Whilst the tensions between the Children Act and SEN framework are likely to be frustrating to education professionals and LEAs, there will, of course, be cases where the obligations and timescales under the SEN framework are important to ensure timely progress is taken to secure appropriate educational provision for a child. Achieving a holistic approach to safeguarding will often be a time consuming challenge and the protection afforded to a child’s educational provision by the SEN statutory framework, in the meantime, is therefore vital. However, consideration needs to be given to easing the professional burdens currently placed upon education professionals by these sometimes conflicting statutory agendas if joint working practices are to flourish.

Amelia Wallington, solicitor is a member of Browne Jacobson’s education team which handles a wide range of cases in the field of special education

Case study: Annie

Annie is nine years old and a looked after child. She has global complex special educational needs. Her amended statement was issued on 15 October 2004. Part 4 of her statement named a local special school. In September 2005, Annie was permanently excluded from the school.

In the same month, the LEA responded to a request by Annie’s mother for a reassessment of her educational needs. The LEA was of the view that a statutory assessment was not appropriate at this time because Annie was not in a long-term placement. Once a new placement had been found, the LEA would consider a further assessment if necessary. In the meantime, Annie attended a link placement.

At the end of September, Annie was re-registered on the child protection register. As a result, a Complex Care Panel (CCP) was reconvened to consider the appropriate care to be provided for Annie. The LEA attended the regular meetings of the CCP and considered that Annie would benefit most from an educational placement where a team of professionals could work with her in a therapeutic setting and that this would fulfil the terms of her statement. However, before such a placement could be found, the health and social services components of the CCP determined that Annie should be placed with foster carers in a neighbouring local authority. As a result, the LEA took steps to secure a suitable school placement for Annie in the neighbouring authority.

A place was reserved at an appropriate school with a view that it would be taken up once the foster placement had been finalised. It was the intention of the LEA to amend Annie’s amended statement as soon as the foster placement had been finalised. However, unfortunately, there was then a further delay in the finalisation of the CCP’s arrangements for Annie’s global needs in terms of finding a suitable foster carer.
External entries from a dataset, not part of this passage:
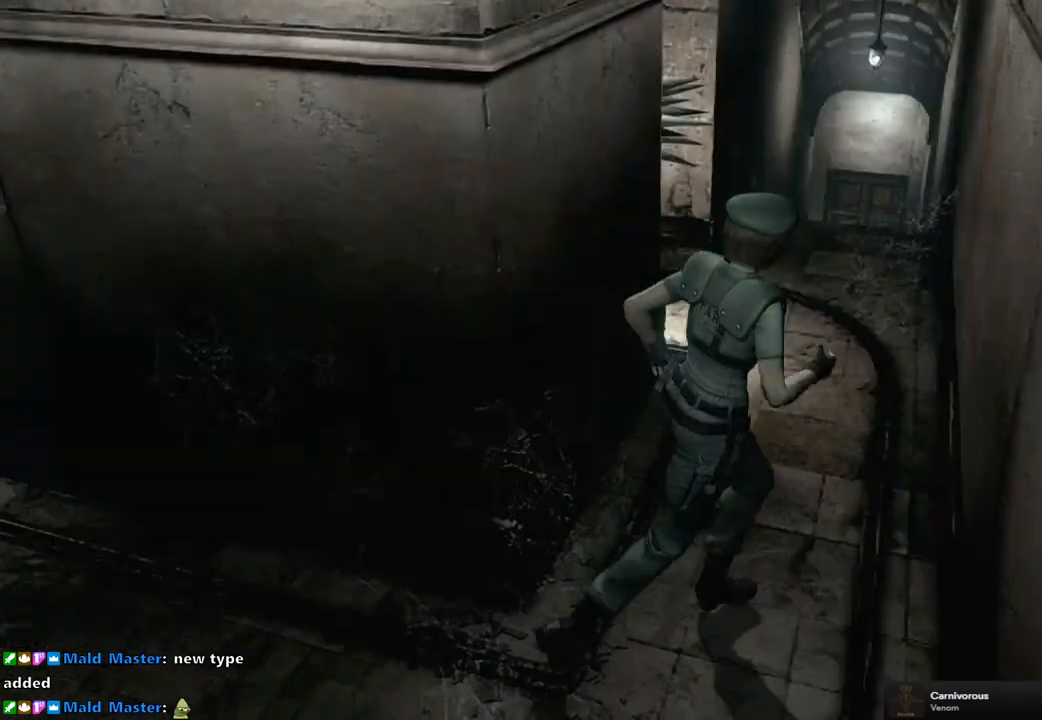
{"buttons": ["SQUARE", "DPAD_UP", "DPAD_LEFT"], "left_stick": "center", "right_stick": "center", "events": [[167, "DPAD_LEFT", "up"], [433, "DPAD_LEFT", "down"]]}
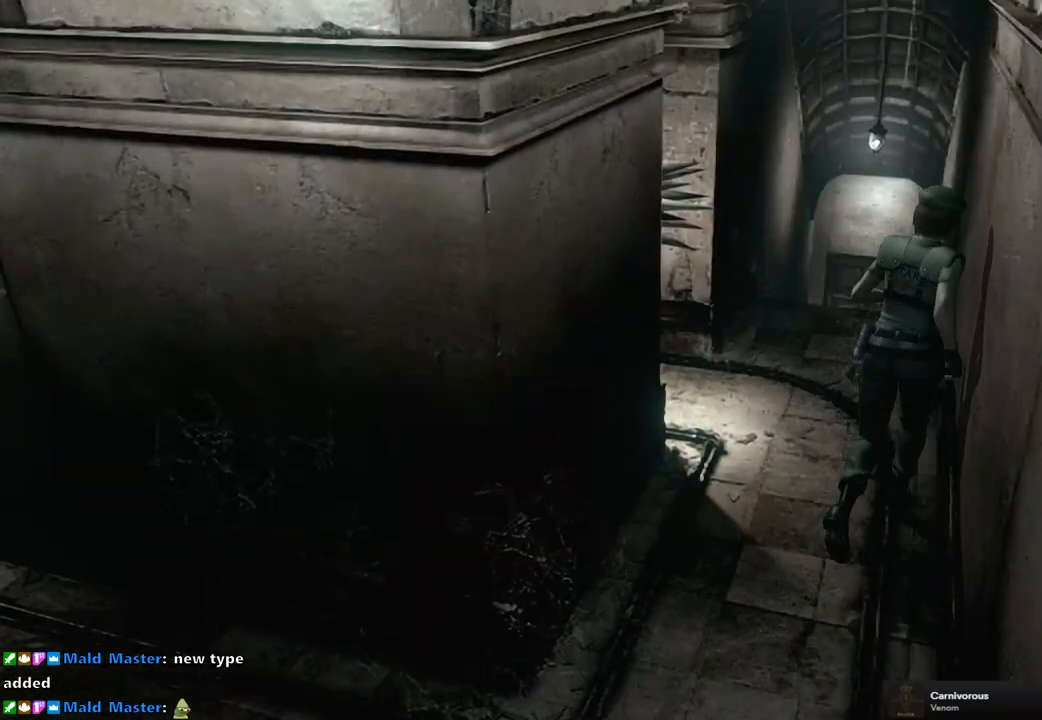
{"buttons": ["SQUARE", "DPAD_UP"], "left_stick": "center", "right_stick": "center", "events": [[50, "DPAD_LEFT", "up"]]}
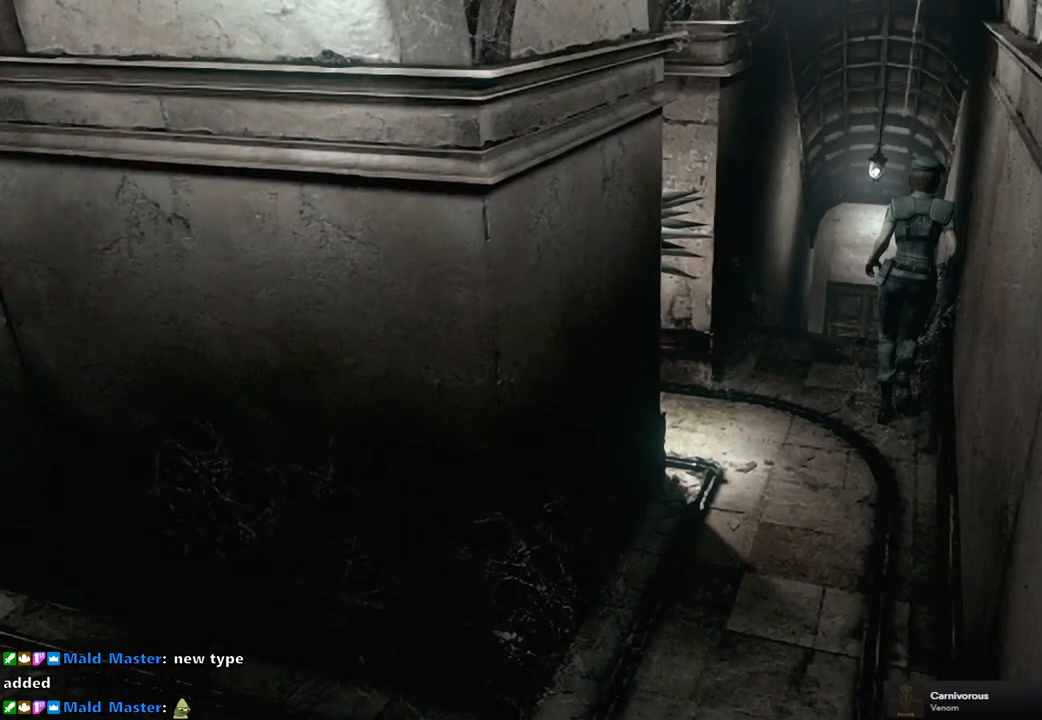
{"buttons": ["SQUARE", "DPAD_UP"], "left_stick": "center", "right_stick": "center", "events": [[250, "DPAD_LEFT", "down"], [317, "DPAD_LEFT", "up"]]}
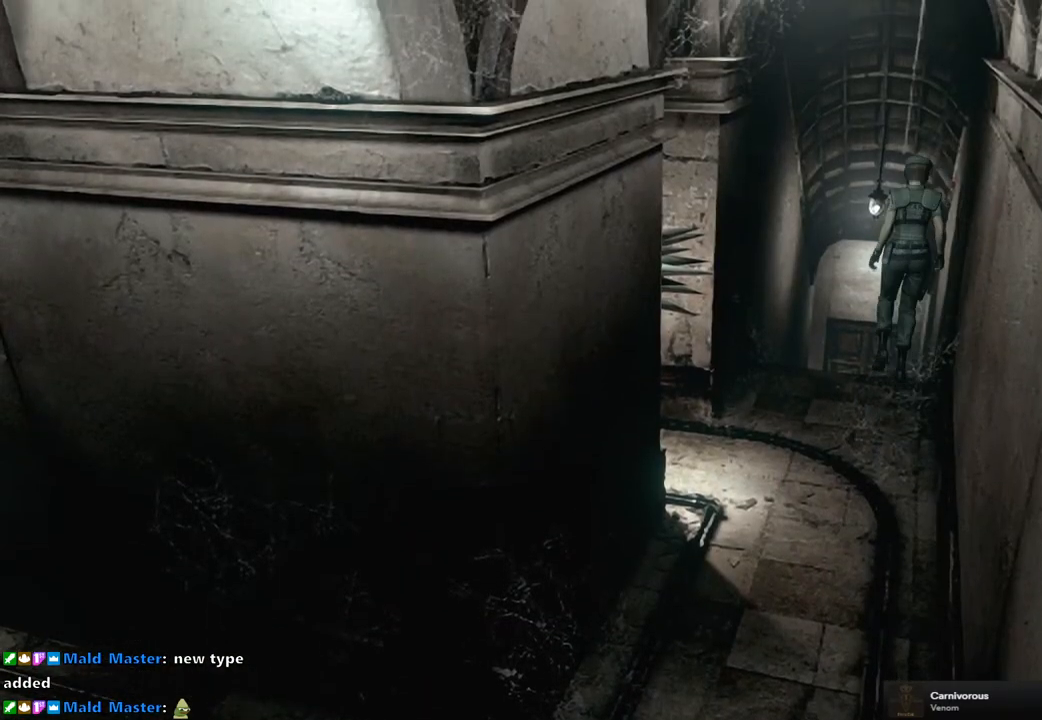
{"buttons": ["DPAD_UP"], "left_stick": "center", "right_stick": "center", "events": [[417, "SQUARE", "up"]]}
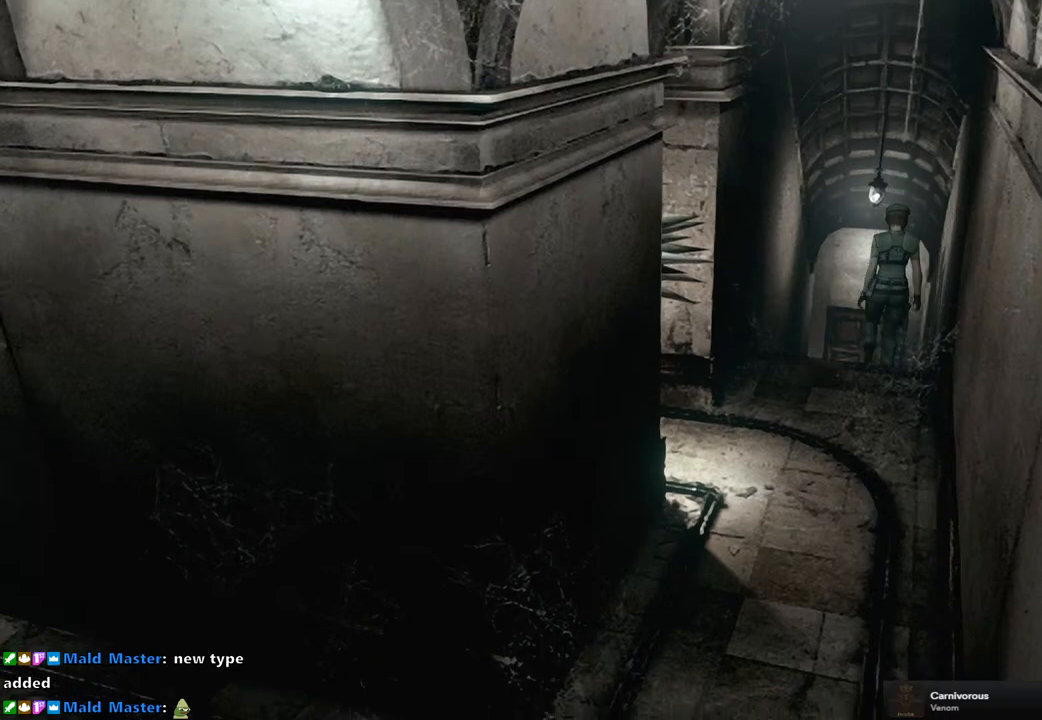
{"buttons": ["DPAD_UP", "DPAD_RIGHT"], "left_stick": "center", "right_stick": "left", "events": [[100, "right_stick", "down-right"], [183, "right_stick", "up-right"], [250, "right_stick", "up-left"], [300, "right_stick", "down-left"], [350, "right_stick", "down-right"], [400, "right_stick", "up-right"], [450, "right_stick", "up-left"], [500, "DPAD_RIGHT", "down"], [500, "right_stick", "left"]]}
By this time, Annie’s statement had still not been amended by the LEA who considered that to temporarily place Annie in a local school would be disruptive and unsettling for her when she later moved and contrary to the core objectives of the CCP.

Annie’s mother instructed solicitors to bring a legal challenge against the LEA claiming there had been a failure to maintain Annie’s statement under Section 324 of the Educational Act 1996 and to make appropriate amendments to ensure it contained accurate details of the current special educational provision and her current needs.